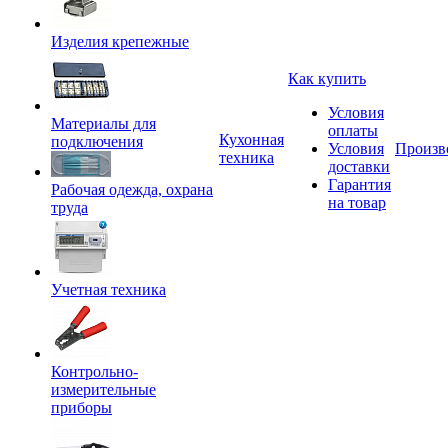
Изделия крепежные
Как купить
Условия
Материалы для
оплаты
Кухонная
подключения
Условия
Произв
техника
доставки
Гарантия
Рабочая одежда, охрана
на товар
труда
Учетная техника
Контрольно-
измерительные
приборы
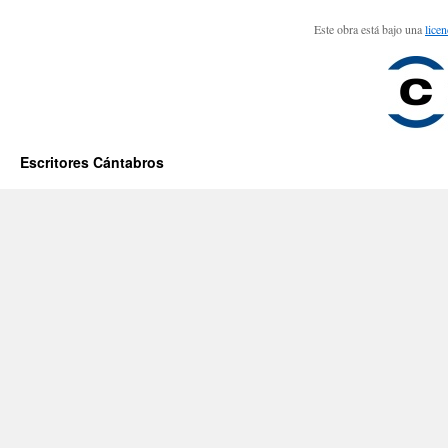
Este obra está bajo una
lice
Escritores Cántabros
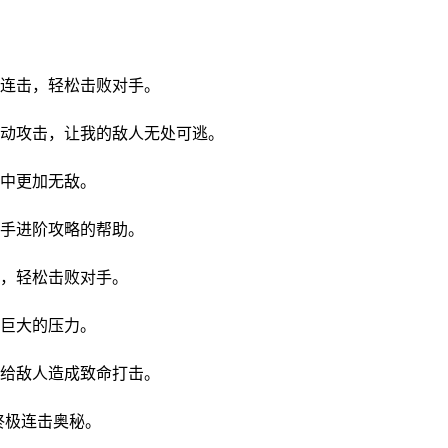
连击，轻松击败对手。
动攻击，让我的敌人无处可逃。
中更加无敌。
手进阶攻略的帮助。
，轻松击败对手。
巨大的压力。
给敌人造成致命打击。
终极连击奥秘。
=-=-=-=-=
Could you transcribe every entry above exactly, leaving out the images?

Изделия крепежные
Как купить
Условия
Материалы для
оплаты
Кухонная
подключения
Условия
Произв
техника
доставки
Гарантия
Рабочая одежда, охрана
на товар
труда
Учетная техника
Контрольно-
измерительные
приборы
Este obra está bajo una
lice
Escritores Cántabros
连击，轻松击败对手。
动攻击，让我的敌人无处可逃。
中更加无敌。
手进阶攻略的帮助。
，轻松击败对手。
巨大的压力。
给敌人造成致命打击。
终极连击奥秘。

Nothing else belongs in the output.